(Data extracted from a collection)
++++++++++++++++++++
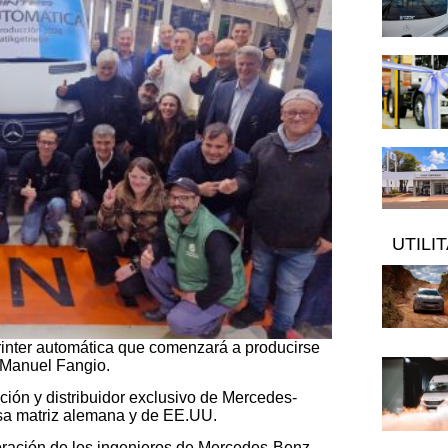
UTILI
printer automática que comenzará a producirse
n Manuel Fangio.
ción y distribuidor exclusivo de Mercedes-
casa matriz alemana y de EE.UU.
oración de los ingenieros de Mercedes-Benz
++++++++++++++++++++
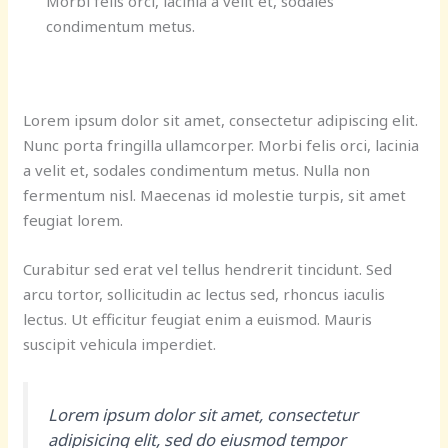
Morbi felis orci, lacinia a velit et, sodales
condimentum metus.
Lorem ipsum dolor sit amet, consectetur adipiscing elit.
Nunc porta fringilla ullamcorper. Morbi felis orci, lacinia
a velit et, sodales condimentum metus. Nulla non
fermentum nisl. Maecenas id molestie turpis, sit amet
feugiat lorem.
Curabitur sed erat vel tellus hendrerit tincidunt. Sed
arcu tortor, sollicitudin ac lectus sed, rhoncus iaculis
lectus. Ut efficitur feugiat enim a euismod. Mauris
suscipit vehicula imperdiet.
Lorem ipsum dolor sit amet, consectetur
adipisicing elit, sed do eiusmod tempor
++++++++++++++++++++
All that is wanted is the stretch of lines above from the one containing "lectus. Ut efficitur" through the one containing "adipisicing elit, sed do eiusmod tempor", duplicated exactly.

> [Task result]
lectus. Ut efficitur feugiat enim a euismod. Mauris
suscipit vehicula imperdiet.
Lorem ipsum dolor sit amet, consectetur
adipisicing elit, sed do eiusmod tempor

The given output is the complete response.